Sanitizing input for parameterized queries

No, it's not necessary. But please, read on.

Input sanitization is a horrible term that pretends you can wave a magic wand at data and make it "safe data". The problem is that the definition of "safe" changes when the data is interpreted by different pieces of software.

Data that may be safe to be embedded in an SQL query may not be safe for embedding in HTML. Or JSON. Or shell commands. Or CSV. And stripping (or outright rejecting) values so that they are safe for embedding in all those contexts (and many others) is too restrictive.

So what should we do? Make sure the data is never in a position to do harm.

The best way to achieve this is to avoid interpretation of the data in the first place. Parametrized SQL queries is an excellent example of this; the parameters are never interpreted as SQL, they're simply put in the database as, well, data.

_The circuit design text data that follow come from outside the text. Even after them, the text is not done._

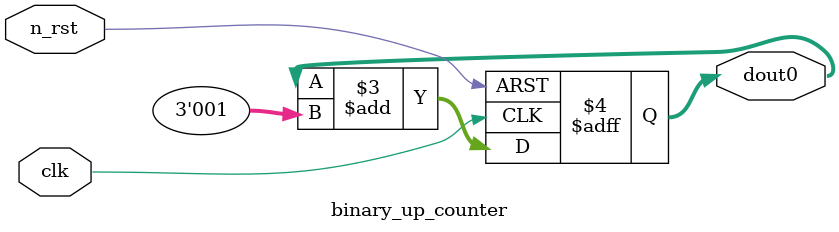
<source format=v>
module binary_up_counter (
    //din0,
    dout0,
    clk,
    n_rst
);

  //input [2:0] din0;
  input clk;
  input n_rst;
  output [2:0] dout0;
  reg [2:0] dout0;
  
  always @ (posedge clk or negedge n_rst) 
  begin
    if (!n_rst) begin
      dout0 <= 3'b0;
    end 
    else begin
      dout0 <= dout0 + 3'b1;
    end
  end

endmodule
</source>
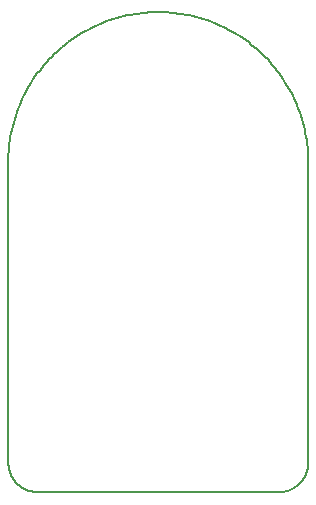
<source format=gbp>
G75*
%MOIN*%
%OFA0B0*%
%FSLAX25Y25*%
%IPPOS*%
%LPD*%
%AMOC8*
5,1,8,0,0,1.08239X$1,22.5*
%
%ADD10C,0.00500*%
D10*
X0001800Y0011800D02*
X0001800Y0111800D01*
X0001815Y0113018D01*
X0001859Y0114234D01*
X0001933Y0115450D01*
X0002037Y0116663D01*
X0002170Y0117873D01*
X0002333Y0119080D01*
X0002525Y0120282D01*
X0002746Y0121480D01*
X0002996Y0122672D01*
X0003275Y0123857D01*
X0003583Y0125035D01*
X0003920Y0126205D01*
X0004285Y0127367D01*
X0004678Y0128519D01*
X0005099Y0129662D01*
X0005548Y0130793D01*
X0006024Y0131914D01*
X0006528Y0133023D01*
X0007058Y0134119D01*
X0007615Y0135202D01*
X0008198Y0136271D01*
X0008806Y0137325D01*
X0009441Y0138365D01*
X0010100Y0139388D01*
X0010784Y0140396D01*
X0011493Y0141386D01*
X0012225Y0142359D01*
X0012981Y0143313D01*
X0013760Y0144249D01*
X0014561Y0145166D01*
X0015385Y0146063D01*
X0016230Y0146939D01*
X0017096Y0147795D01*
X0017983Y0148630D01*
X0018890Y0149442D01*
X0019816Y0150232D01*
X0020762Y0151000D01*
X0021725Y0151744D01*
X0022707Y0152464D01*
X0023706Y0153161D01*
X0024721Y0153833D01*
X0025753Y0154480D01*
X0026800Y0155101D01*
X0027862Y0155697D01*
X0028938Y0156267D01*
X0030027Y0156811D01*
X0031130Y0157327D01*
X0032245Y0157817D01*
X0033371Y0158280D01*
X0034508Y0158715D01*
X0035656Y0159122D01*
X0036813Y0159501D01*
X0037979Y0159852D01*
X0039153Y0160174D01*
X0040335Y0160468D01*
X0041524Y0160733D01*
X0042718Y0160968D01*
X0043918Y0161175D01*
X0045123Y0161352D01*
X0046331Y0161500D01*
X0047543Y0161618D01*
X0048758Y0161707D01*
X0049974Y0161767D01*
X0051191Y0161796D01*
X0052409Y0161796D01*
X0053626Y0161767D01*
X0054842Y0161707D01*
X0056057Y0161618D01*
X0057269Y0161500D01*
X0058477Y0161352D01*
X0059682Y0161175D01*
X0060882Y0160968D01*
X0062076Y0160733D01*
X0063265Y0160468D01*
X0064447Y0160174D01*
X0065621Y0159852D01*
X0066787Y0159501D01*
X0067944Y0159122D01*
X0069092Y0158715D01*
X0070229Y0158280D01*
X0071355Y0157817D01*
X0072470Y0157327D01*
X0073573Y0156811D01*
X0074662Y0156267D01*
X0075738Y0155697D01*
X0076800Y0155101D01*
X0077847Y0154480D01*
X0078879Y0153833D01*
X0079894Y0153161D01*
X0080893Y0152464D01*
X0081875Y0151744D01*
X0082838Y0151000D01*
X0083784Y0150232D01*
X0084710Y0149442D01*
X0085617Y0148630D01*
X0086504Y0147795D01*
X0087370Y0146939D01*
X0088215Y0146063D01*
X0089039Y0145166D01*
X0089840Y0144249D01*
X0090619Y0143313D01*
X0091375Y0142359D01*
X0092107Y0141386D01*
X0092816Y0140396D01*
X0093500Y0139388D01*
X0094159Y0138365D01*
X0094794Y0137325D01*
X0095402Y0136271D01*
X0095985Y0135202D01*
X0096542Y0134119D01*
X0097072Y0133023D01*
X0097576Y0131914D01*
X0098052Y0130793D01*
X0098501Y0129662D01*
X0098922Y0128519D01*
X0099315Y0127367D01*
X0099680Y0126205D01*
X0100017Y0125035D01*
X0100325Y0123857D01*
X0100604Y0122672D01*
X0100854Y0121480D01*
X0101075Y0120282D01*
X0101267Y0119080D01*
X0101430Y0117873D01*
X0101563Y0116663D01*
X0101667Y0115450D01*
X0101741Y0114234D01*
X0101785Y0113018D01*
X0101800Y0111800D01*
X0101800Y0011800D01*
X0101797Y0011558D01*
X0101788Y0011317D01*
X0101774Y0011076D01*
X0101753Y0010835D01*
X0101727Y0010595D01*
X0101695Y0010355D01*
X0101657Y0010116D01*
X0101614Y0009879D01*
X0101564Y0009642D01*
X0101509Y0009407D01*
X0101449Y0009173D01*
X0101382Y0008941D01*
X0101311Y0008710D01*
X0101233Y0008481D01*
X0101150Y0008254D01*
X0101062Y0008029D01*
X0100968Y0007806D01*
X0100869Y0007586D01*
X0100764Y0007368D01*
X0100655Y0007153D01*
X0100540Y0006940D01*
X0100420Y0006730D01*
X0100295Y0006524D01*
X0100165Y0006320D01*
X0100030Y0006119D01*
X0099890Y0005922D01*
X0099746Y0005728D01*
X0099597Y0005538D01*
X0099443Y0005352D01*
X0099285Y0005169D01*
X0099123Y0004990D01*
X0098956Y0004815D01*
X0098785Y0004644D01*
X0098610Y0004477D01*
X0098431Y0004315D01*
X0098248Y0004157D01*
X0098062Y0004003D01*
X0097872Y0003854D01*
X0097678Y0003710D01*
X0097481Y0003570D01*
X0097280Y0003435D01*
X0097076Y0003305D01*
X0096870Y0003180D01*
X0096660Y0003060D01*
X0096447Y0002945D01*
X0096232Y0002836D01*
X0096014Y0002731D01*
X0095794Y0002632D01*
X0095571Y0002538D01*
X0095346Y0002450D01*
X0095119Y0002367D01*
X0094890Y0002289D01*
X0094659Y0002218D01*
X0094427Y0002151D01*
X0094193Y0002091D01*
X0093958Y0002036D01*
X0093721Y0001986D01*
X0093484Y0001943D01*
X0093245Y0001905D01*
X0093005Y0001873D01*
X0092765Y0001847D01*
X0092524Y0001826D01*
X0092283Y0001812D01*
X0092042Y0001803D01*
X0091800Y0001800D01*
X0011800Y0001800D01*
X0011558Y0001803D01*
X0011317Y0001812D01*
X0011076Y0001826D01*
X0010835Y0001847D01*
X0010595Y0001873D01*
X0010355Y0001905D01*
X0010116Y0001943D01*
X0009879Y0001986D01*
X0009642Y0002036D01*
X0009407Y0002091D01*
X0009173Y0002151D01*
X0008941Y0002218D01*
X0008710Y0002289D01*
X0008481Y0002367D01*
X0008254Y0002450D01*
X0008029Y0002538D01*
X0007806Y0002632D01*
X0007586Y0002731D01*
X0007368Y0002836D01*
X0007153Y0002945D01*
X0006940Y0003060D01*
X0006730Y0003180D01*
X0006524Y0003305D01*
X0006320Y0003435D01*
X0006119Y0003570D01*
X0005922Y0003710D01*
X0005728Y0003854D01*
X0005538Y0004003D01*
X0005352Y0004157D01*
X0005169Y0004315D01*
X0004990Y0004477D01*
X0004815Y0004644D01*
X0004644Y0004815D01*
X0004477Y0004990D01*
X0004315Y0005169D01*
X0004157Y0005352D01*
X0004003Y0005538D01*
X0003854Y0005728D01*
X0003710Y0005922D01*
X0003570Y0006119D01*
X0003435Y0006320D01*
X0003305Y0006524D01*
X0003180Y0006730D01*
X0003060Y0006940D01*
X0002945Y0007153D01*
X0002836Y0007368D01*
X0002731Y0007586D01*
X0002632Y0007806D01*
X0002538Y0008029D01*
X0002450Y0008254D01*
X0002367Y0008481D01*
X0002289Y0008710D01*
X0002218Y0008941D01*
X0002151Y0009173D01*
X0002091Y0009407D01*
X0002036Y0009642D01*
X0001986Y0009879D01*
X0001943Y0010116D01*
X0001905Y0010355D01*
X0001873Y0010595D01*
X0001847Y0010835D01*
X0001826Y0011076D01*
X0001812Y0011317D01*
X0001803Y0011558D01*
X0001800Y0011800D01*
M02*

</source>
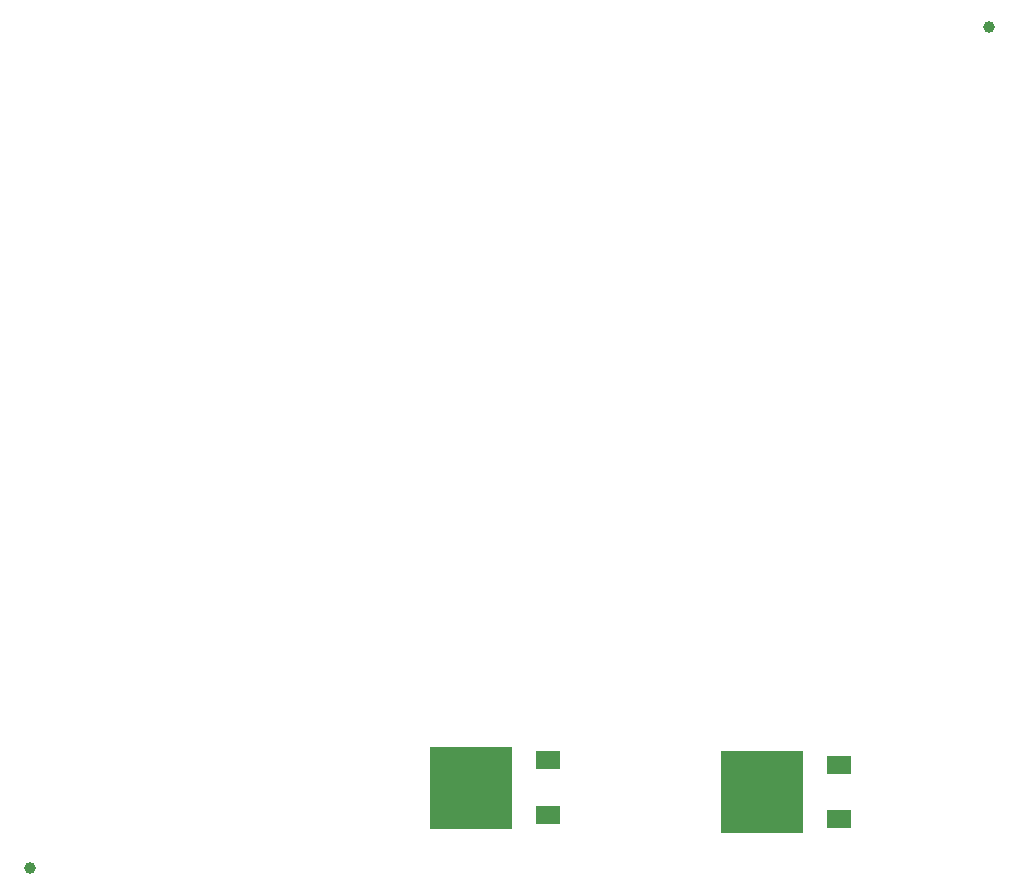
<source format=gbp>
%FSLAX25Y25*%
%MOIN*%
G70*
G01*
G75*
G04 Layer_Color=128*
%ADD10R,0.03858X0.03661*%
%ADD11R,0.03661X0.03858*%
%ADD12R,0.16732X0.08465*%
%ADD13C,0.03937*%
G04:AMPARAMS|DCode=14|XSize=36.61mil|YSize=38.58mil|CornerRadius=0mil|HoleSize=0mil|Usage=FLASHONLY|Rotation=135.000|XOffset=0mil|YOffset=0mil|HoleType=Round|Shape=Rectangle|*
%AMROTATEDRECTD14*
4,1,4,0.02659,0.00070,-0.00070,-0.02659,-0.02659,-0.00070,0.00070,0.02659,0.02659,0.00070,0.0*
%
%ADD14ROTATEDRECTD14*%

%ADD15R,0.05512X0.09055*%
%ADD16R,0.10236X0.04331*%
%ADD17R,0.04331X0.10236*%
%ADD18R,0.12992X0.05512*%
%ADD19R,0.09055X0.05512*%
%ADD20R,0.09055X0.17913*%
%ADD21R,0.10433X0.07087*%
%ADD22R,0.03543X0.03740*%
%ADD23R,0.03543X0.07480*%
%ADD24R,0.07874X0.07874*%
%ADD25R,0.03740X0.03543*%
%ADD26R,0.15000X0.11000*%
%ADD27R,0.09055X0.09055*%
%ADD28R,0.03740X0.03543*%
%ADD29O,0.05906X0.19685*%
%ADD30R,0.05118X0.16142*%
%ADD31O,0.02362X0.08661*%
%ADD32R,0.07874X0.05906*%
%ADD33R,0.03543X0.03740*%
%ADD34R,0.10512X0.04724*%
%ADD35R,0.06299X0.05984*%
%ADD36R,0.06496X0.12598*%
%ADD37O,0.08661X0.02992*%
%ADD38O,0.09055X0.02992*%
%ADD39R,0.08661X0.02992*%
%ADD40O,0.02756X0.09843*%
G04:AMPARAMS|DCode=41|XSize=11.81mil|YSize=70.87mil|CornerRadius=0mil|HoleSize=0mil|Usage=FLASHONLY|Rotation=45.000|XOffset=0mil|YOffset=0mil|HoleType=Round|Shape=Round|*
%AMOVALD41*
21,1,0.05906,0.01181,0.00000,0.00000,135.0*
1,1,0.01181,0.02088,-0.02088*
1,1,0.01181,-0.02088,0.02088*
%
%ADD41OVALD41*%

G04:AMPARAMS|DCode=42|XSize=11.81mil|YSize=70.87mil|CornerRadius=0mil|HoleSize=0mil|Usage=FLASHONLY|Rotation=135.000|XOffset=0mil|YOffset=0mil|HoleType=Round|Shape=Round|*
%AMOVALD42*
21,1,0.05906,0.01181,0.00000,0.00000,225.0*
1,1,0.01181,0.02088,0.02088*
1,1,0.01181,-0.02088,-0.02088*
%
%ADD42OVALD42*%

%ADD43R,0.02559X0.04331*%
%ADD44O,0.01102X0.07087*%
%ADD45O,0.07087X0.01102*%
%ADD46R,0.04200X0.12000*%
%ADD47R,0.41400X0.47937*%
%ADD48O,0.05512X0.01772*%
%ADD49R,0.05906X0.02362*%
%ADD50R,0.07874X0.21654*%
%ADD51R,0.05512X0.04528*%
%ADD52R,0.05984X0.06299*%
%ADD53R,0.05787X0.04567*%
%ADD54R,0.04567X0.05787*%
%ADD55R,0.07874X0.03543*%
%ADD56C,0.01000*%
%ADD57C,0.01500*%
%ADD58C,0.02000*%
%ADD59C,0.04000*%
%ADD60C,0.00600*%
%ADD61C,0.01200*%
%ADD62C,0.03000*%
%ADD63C,0.00800*%
%ADD64R,0.01000X0.00800*%
G04:AMPARAMS|DCode=65|XSize=13.36mil|YSize=26.49mil|CornerRadius=0mil|HoleSize=0mil|Usage=FLASHONLY|Rotation=135.000|XOffset=0mil|YOffset=0mil|HoleType=Round|Shape=Rectangle|*
%AMROTATEDRECTD65*
4,1,4,0.01409,0.00464,-0.00464,-0.01409,-0.01409,-0.00464,0.00464,0.01409,0.01409,0.00464,0.0*
%
%ADD65ROTATEDRECTD65*%

%ADD66R,0.03686X0.04230*%
%ADD67R,0.03177X0.02803*%
%ADD68R,0.01500X0.01100*%
%ADD69R,0.06600X0.06300*%
%ADD70R,0.20400X0.05400*%
%ADD71R,0.00700X0.00900*%
%ADD72R,0.00700X0.01200*%
%ADD73R,0.01300X0.01390*%
%ADD74R,0.00480X0.00900*%
%ADD75R,0.00972X0.01439*%
%ADD76C,0.06200*%
%ADD77C,0.12795*%
%ADD78C,0.05118*%
%ADD79C,0.09449*%
%ADD80R,0.09843X0.09843*%
%ADD81C,0.05906*%
%ADD82R,0.05906X0.05906*%
%ADD83C,0.13780*%
%ADD84C,0.02362*%
%ADD85C,0.02400*%
%ADD86R,0.27559X0.27559*%
%ADD87R,0.12400X0.11000*%
%ADD88R,0.08800X0.09800*%
%ADD89R,0.09700X0.04100*%
%ADD90R,0.37400X0.20000*%
%ADD91R,0.22151X0.21657*%
%ADD92C,0.00591*%
%ADD93C,0.00787*%
%ADD94C,0.00394*%
%ADD95C,0.00984*%
%ADD96C,0.01575*%
%ADD97C,0.02756*%
%ADD98C,0.01181*%
%ADD99C,0.02362*%
%ADD100C,0.00500*%
%ADD101C,0.00197*%
%ADD102C,0.00598*%
%ADD103R,0.01378X0.09055*%
%ADD104R,0.04658X0.04461*%
%ADD105R,0.04461X0.04658*%
%ADD106R,0.17532X0.09265*%
%ADD107C,0.04737*%
G04:AMPARAMS|DCode=108|XSize=44.61mil|YSize=46.58mil|CornerRadius=0mil|HoleSize=0mil|Usage=FLASHONLY|Rotation=135.000|XOffset=0mil|YOffset=0mil|HoleType=Round|Shape=Rectangle|*
%AMROTATEDRECTD108*
4,1,4,0.03224,0.00070,-0.00070,-0.03224,-0.03224,-0.00070,0.00070,0.03224,0.03224,0.00070,0.0*
%
%ADD108ROTATEDRECTD108*%

%ADD109R,0.06312X0.09855*%
%ADD110R,0.11036X0.05131*%
%ADD111R,0.05131X0.11036*%
%ADD112R,0.13792X0.06312*%
%ADD113R,0.09855X0.06312*%
%ADD114R,0.09855X0.18713*%
%ADD115R,0.11233X0.07887*%
%ADD116R,0.04343X0.04540*%
%ADD117R,0.04343X0.08280*%
%ADD118R,0.08674X0.08674*%
%ADD119R,0.04540X0.04343*%
%ADD120R,0.15800X0.11800*%
%ADD121R,0.09855X0.09855*%
%ADD122R,0.04540X0.04343*%
%ADD123O,0.06706X0.20485*%
%ADD124R,0.05918X0.16942*%
%ADD125O,0.03162X0.09461*%
%ADD126R,0.08674X0.06706*%
%ADD127R,0.04343X0.04540*%
%ADD128R,0.11312X0.05524*%
%ADD129R,0.07099X0.06784*%
%ADD130R,0.07296X0.13398*%
%ADD131O,0.09461X0.03792*%
%ADD132O,0.09855X0.03792*%
%ADD133R,0.09461X0.03792*%
%ADD134O,0.03556X0.10642*%
G04:AMPARAMS|DCode=135|XSize=19.81mil|YSize=78.87mil|CornerRadius=0mil|HoleSize=0mil|Usage=FLASHONLY|Rotation=45.000|XOffset=0mil|YOffset=0mil|HoleType=Round|Shape=Round|*
%AMOVALD135*
21,1,0.05906,0.01981,0.00000,0.00000,135.0*
1,1,0.01981,0.02088,-0.02088*
1,1,0.01981,-0.02088,0.02088*
%
%ADD135OVALD135*%

G04:AMPARAMS|DCode=136|XSize=19.81mil|YSize=78.87mil|CornerRadius=0mil|HoleSize=0mil|Usage=FLASHONLY|Rotation=135.000|XOffset=0mil|YOffset=0mil|HoleType=Round|Shape=Round|*
%AMOVALD136*
21,1,0.05906,0.01981,0.00000,0.00000,225.0*
1,1,0.01981,0.02088,0.02088*
1,1,0.01981,-0.02088,-0.02088*
%
%ADD136OVALD136*%

%ADD137R,0.03359X0.05131*%
%ADD138O,0.01502X0.07487*%
%ADD139O,0.07487X0.01502*%
%ADD140R,0.05000X0.12800*%
%ADD141R,0.42200X0.48737*%
%ADD142O,0.06312X0.02572*%
%ADD143R,0.06706X0.03162*%
%ADD144R,0.08674X0.22453*%
%ADD145R,0.06312X0.05328*%
%ADD146R,0.06784X0.07099*%
%ADD147C,0.11811*%
%ADD148R,0.06587X0.05367*%
%ADD149R,0.05367X0.06587*%
%ADD150R,0.08674X0.04343*%
%ADD151C,0.07000*%
%ADD152C,0.13595*%
%ADD153C,0.05918*%
%ADD154C,0.10249*%
%ADD155R,0.10642X0.10642*%
%ADD156C,0.06706*%
%ADD157R,0.06706X0.06706*%
%ADD158C,0.14579*%
%ADD159R,0.19800X0.01100*%
%ADD160R,0.20000X0.01200*%
%ADD161R,0.19800X0.00800*%
%ADD162R,0.20900X0.00479*%
%ADD163R,0.38710X0.21000*%
%ADD164R,0.28359X0.28359*%
D13*
X1134031Y714995D02*
D03*
X814331Y434595D02*
D03*
D32*
X1083822Y468850D02*
D03*
Y450739D02*
D03*
X986822Y470350D02*
D03*
Y452240D02*
D03*
D86*
X1058231Y459795D02*
D03*
X961231Y461295D02*
D03*
M02*

</source>
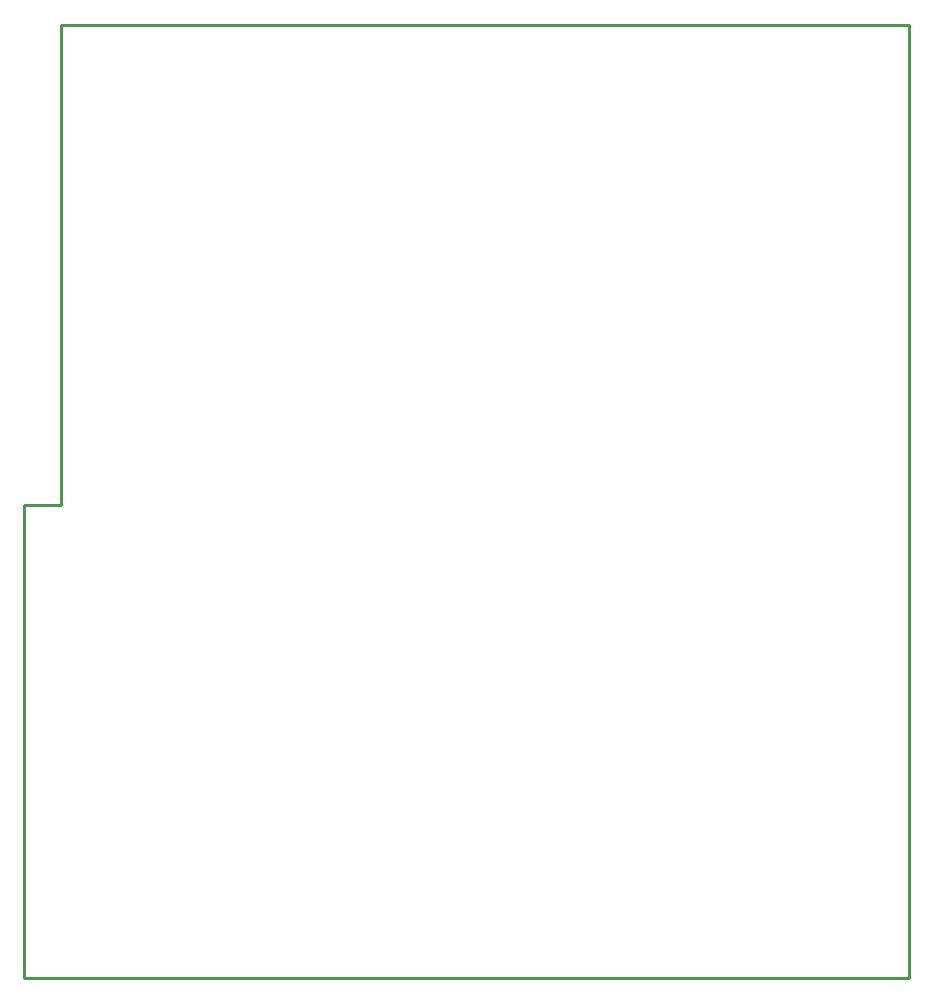
<source format=gbr>
G04 start of page 4 for group 2 idx 2 *
G04 Title: (unknown), outline *
G04 Creator: pcb 1.99z *
G04 CreationDate: Tue 15 Oct 2013 04:12:06 PM GMT UTC *
G04 For: commonadmin *
G04 Format: Gerber/RS-274X *
G04 PCB-Dimensions: 600000 500000 *
G04 PCB-Coordinate-Origin: lower left *
%MOIN*%
%FSLAX25Y25*%
%LNOUTLINE*%
%ADD62C,0.0100*%
G54D62*X3937Y181102D02*X298937D01*
Y498602D01*
X16437D01*
Y338602D01*
X3937D01*
Y181102D01*
M02*

</source>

For many other situations, the data still needs to be embedded in other formats, say, HTML. In that case, the data should be escaped for that particular language at the moment it's embedded. So, to prevent XSS, data is HTML-escaped at view time. Not at input time. The same applies to other embedding situations.

So, should we just pass anything we get straight to the database?

Maybe. It depends.

There are definitely things you can check about user input, but this is highly context-dependent. Because sanitization is ill-defined and mis-used, I prefer to call this validation.

  • For example, if some field is an supposed to be an integer, you can certainly validate this field to ensure it contains an integer (or maybe NULL).
  • You can certainly do some validation on email fields (although some people argue there's not much you can do besides checking for the presence of a @, and they have a good point).
  • You can require comments to have a minimum and maximum length.
  • You should probably verify that any string contains only valid characters for its encoding (e.g., no invalid UTF-8 sequences).
  • You could restrict a username to certain characters, if that makes sense for your userbase.
  • A minimum length for passwords is, of course, incredibly common.

As you can see, these checks are very context-dependent. And all of them are to help increase the odds you end up with data that makes sense. They are not to protect your application from malicious input (SQL injection, XSS, command injection, etc), because this is not the place to do that.

Users should be free to type '; DROP TABLE users; -- without their post being rejected or mangled to \'; DROP TABLE users; --. Note that I'm able to include such "malicious" content on sec.SE!

So, to answer your original question:

... is it still necessary and/or security-relevant to somehow sanitize input?

No, it is not. But please do properly escape the data where needed before outputting it. And consider validations, where applicable.

I think of benign, but not-so-well-engineered 3rd party tools (maybe self-written scripts by the admin, or some fancy CrystalReports made by a non-technician) trying to consume unsanitized data from our database.

Then escape or filter the data before outputting to those tools, but don't mangle data in your database.

But really, those scripts should be fixed, or rewritten with security in mind.

(MySQL seems to have problems with Emojis)

Little off-topic, but have a look at the utfmb4 charset for MySQL ;)


If I use fully parameterized queries everywhere, is it still necessary and/or security-relevant to somehow sanitize input?

Yes. It's always a good idea to sanitize the input before sending it to the database.

Parameterized queries might save you from SQL injection attacks, but might not prove beneficial in case of stored XSS attacks. If a user sends a malicious javascript code into your form, and you store it successfully in your database, and you display the same field elsewhere, the malicious script might run on the victim's browser.

It's always a good idea to sanitize the input before sending it ahead, and sanitizing the output before sending it to client's browser.

EDIT: As pointed out in comments, sanitization is different from encoding/escaping values. Sanitization, here, meant that the inputs can be validated for some basic checks before passing it on to the database(or any further layer). For example, a field which expects an e-mail address can be validated for a valid e-mail address, a field for age can be validated for integer only, etc. Regular expressions prove to be of immense help here. It should be noted that these checks should be placed on front-end(client-side) as well as back-end.

In case of fields which expect rich text, you can implement Content Security Policy on pages wherever the user input will be displayed. You can also use an HTML sanitizer to sanitize the user input.


Yes, you should always sanitize input data. Sanitation isn't just about protecting you from injection, but also to validate types, restricted value (enums), ranges, etc.. While an attacker might not be able to manipulate your sql, they can still cause undesired behavior in the rest of your application.

For example, if an attacker changed an enum value, could they manipulate the system? Did they just change a role, user type, etc... ? Alternatively they could input a value larger than can be accepted in your schema or the data type (byte v int32, int64), could this cause the application to crash that exposes information or leaves orphaned data changed (not transacted).